Par décision du 30 octobre 2019, la CPAM, après avis du Comité Régional de Reconnaissance des
Maladies Professionnelles (CRRMP) de Marseille, a notifié à M. [R] le rejet de sa demande. Selon
l'avis du CRRMP annexé à la décision de la Caisse, l'existence d'un tabagisme à 30 PA
(paquets/année), principal facteur de risque pour cette pathologie, permet d'établir un lien direct et
essentiel avec le tabagisme.
Suite à la saisine de la commission de recours amiable de la caisse et décision de rejet du recours par
celle-ci, M. [R] a, les 14 avril et 22 mai 2020 , saisi le pôle social du tribunal judiciaire de
Marseille.
Selon ordonnance du 14 avril 2020, le président du pôle social a ordonné la saisine du CRRMP de la
région Montpellier Languedoc Roussillon, lequel a émis un avis défavorable, le 13 octobre 2020.

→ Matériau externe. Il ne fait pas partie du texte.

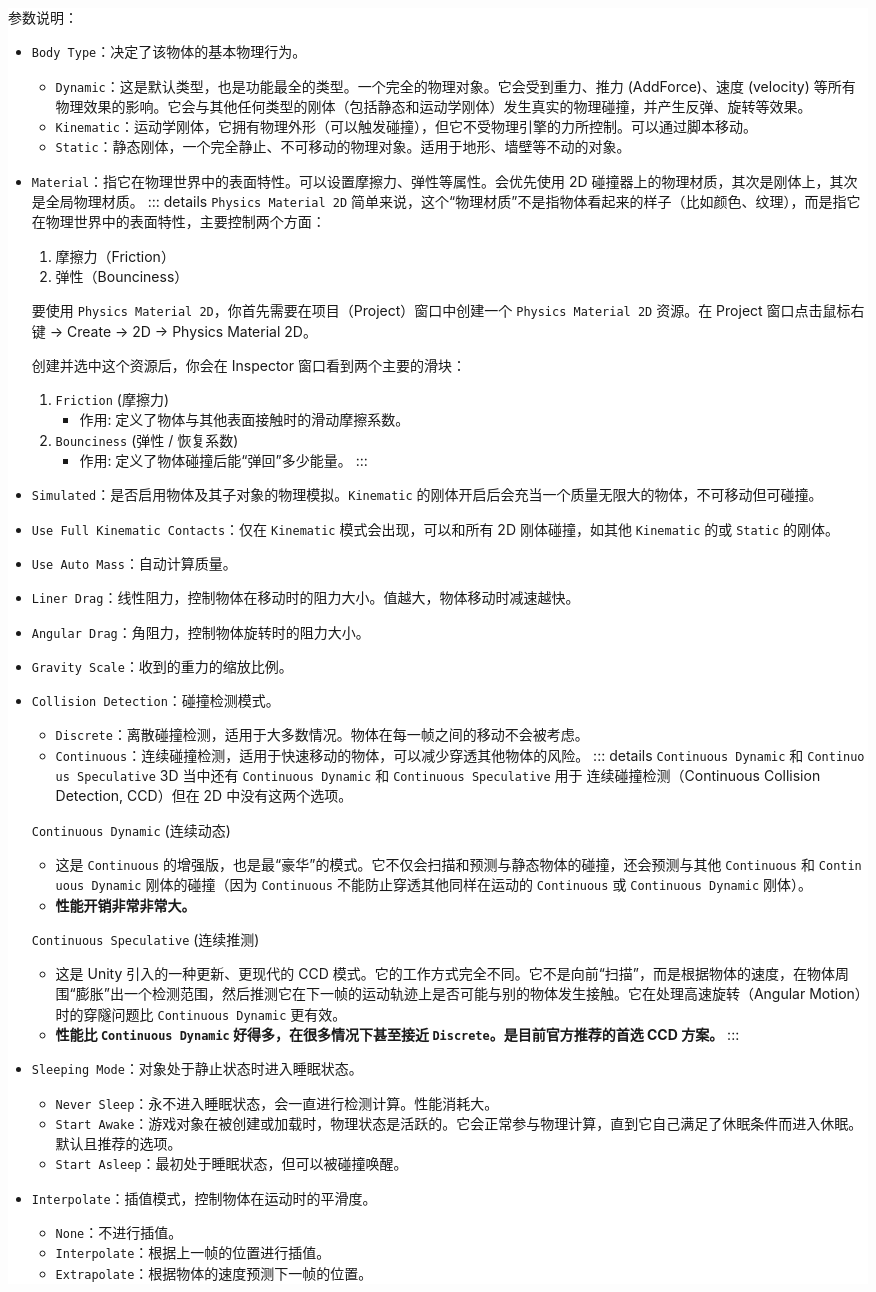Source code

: 参数说明：
- `Body Type`：决定了该物体的基本物理行为。
    - `Dynamic`：这是默认类型，也是功能最全的类型。一个完全的物理对象。它会受到重力、推力 (AddForce)、速度 (velocity) 等所有物理效果的影响。它会与其他任何类型的刚体（包括静态和运动学刚体）发生真实的物理碰撞，并产生反弹、旋转等效果。
    - `Kinematic`：运动学刚体，它拥有物理外形（可以触发碰撞），但它不受物理引擎的力所控制。可以通过脚本移动。
    - `Static`：静态刚体，一个完全静止、不可移动的物理对象。适用于地形、墙壁等不动的对象。
- `Material`：指它在物理世界中的表面特性。可以设置摩擦力、弹性等属性。会优先使用 2D 碰撞器上的物理材质，其次是刚体上，其次是全局物理材质。
    ::: details `Physics Material 2D`
    简单来说，这个“物理材质”不是指物体看起来的样子（比如颜色、纹理），而是指它在物理世界中的表面特性，主要控制两个方面：
    1. 摩擦力（Friction）
    2. 弹性（Bounciness）

    要使用 `Physics Material 2D`，你首先需要在项目（Project）窗口中创建一个 `Physics Material 2D` 资源。在 Project 窗口点击鼠标右键 -> Create -> 2D -> Physics Material 2D。

    创建并选中这个资源后，你会在 Inspector 窗口看到两个主要的滑块：
    1. `Friction` (摩擦力)
        - 作用: 定义了物体与其他表面接触时的滑动摩擦系数。
    2. `Bounciness` (弹性 / 恢复系数)
        - 作用: 定义了物体碰撞后能“弹回”多少能量。
    :::
- `Simulated`：是否启用物体及其子对象的物理模拟。`Kinematic` 的刚体开启后会充当一个质量无限大的物体，不可移动但可碰撞。
- `Use Full Kinematic Contacts`：仅在 `Kinematic` 模式会出现，可以和所有 2D 刚体碰撞，如其他 `Kinematic` 的或 `Static` 的刚体。
- `Use Auto Mass`：自动计算质量。
- `Liner Drag`：线性阻力，控制物体在移动时的阻力大小。值越大，物体移动时减速越快。 
- `Angular Drag`：角阻力，控制物体旋转时的阻力大小。
- `Gravity Scale`：收到的重力的缩放比例。
- `Collision Detection`：碰撞检测模式。
    - `Discrete`：离散碰撞检测，适用于大多数情况。物体在每一帧之间的移动不会被考虑。
    - `Continuous`：连续碰撞检测，适用于快速移动的物体，可以减少穿透其他物体的风险。
    ::: details `Continuous Dynamic` 和 `Continuous Speculative`
    3D 当中还有 `Continuous Dynamic` 和 `Continuous Speculative` 用于 连续碰撞检测（Continuous Collision Detection, CCD）但在 2D 中没有这两个选项。

    `Continuous Dynamic` (连续动态)
    - 这是 `Continuous` 的增强版，也是最“豪华”的模式。它不仅会扫描和预测与静态物体的碰撞，还会预测与其他 `Continuous` 和 `Continuous Dynamic` 刚体的碰撞（因为 `Continuous` 不能防止穿透其他同样在运动的 `Continuous` 或 `Continuous Dynamic` 刚体）。
    - **性能开销非常非常大。**

    `Continuous Speculative` (连续推测)
    - 这是 Unity 引入的一种更新、更现代的 CCD 模式。它的工作方式完全不同。它不是向前“扫描”，而是根据物体的速度，在物体周围“膨胀”出一个检测范围，然后推测它在下一帧的运动轨迹上是否可能与别的物体发生接触。它在处理高速旋转（Angular Motion）时的穿隧问题比 `Continuous Dynamic` 更有效。
    - **性能比 `Continuous Dynamic` 好得多，在很多情况下甚至接近 `Discrete`。是目前官方推荐的首选 CCD 方案。**
    :::
- `Sleeping Mode`：对象处于静止状态时进入睡眠状态。
    - `Never Sleep`：永不进入睡眠状态，会一直进行检测计算。性能消耗大。
    - `Start Awake`：游戏对象在被创建或加载时，物理状态是活跃的。它会正常参与物理计算，直到它自己满足了休眠条件而进入休眠。默认且推荐的选项。
    - `Start Asleep`：最初处于睡眠状态，但可以被碰撞唤醒。

- `Interpolate`：插值模式，控制物体在运动时的平滑度。
    - `None`：不进行插值。
    - `Interpolate`：根据上一帧的位置进行插值。
    - `Extrapolate`：根据物体的速度预测下一帧的位置。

Par jugement du 26 mars 2021, le pôle social a annulé l'avis du CRRMP de Marseille PACA Corse et
désigné le CRRMP de la région Bourgogne Franche Comté afin qu'il donne son avis motivé sur le lien
direct et essentiel de la maladie déclarée avec le travail habituel de [X] [R].
Le 17 janvier 2023, le CRRMP de la région Bourgogne Franche Comté a émis un avis défavorable.
Par jugement contradictoire du 21 juin 2023, le pôle social a :
- ordonné la jonction des procédures,
- débouté M. [R] de sa demande,
- débouté la CPAM de sa demande fondée sur les dispositions de l'article 700 du code de procédure civile,
- laissé les dépens à la charge de M. [R].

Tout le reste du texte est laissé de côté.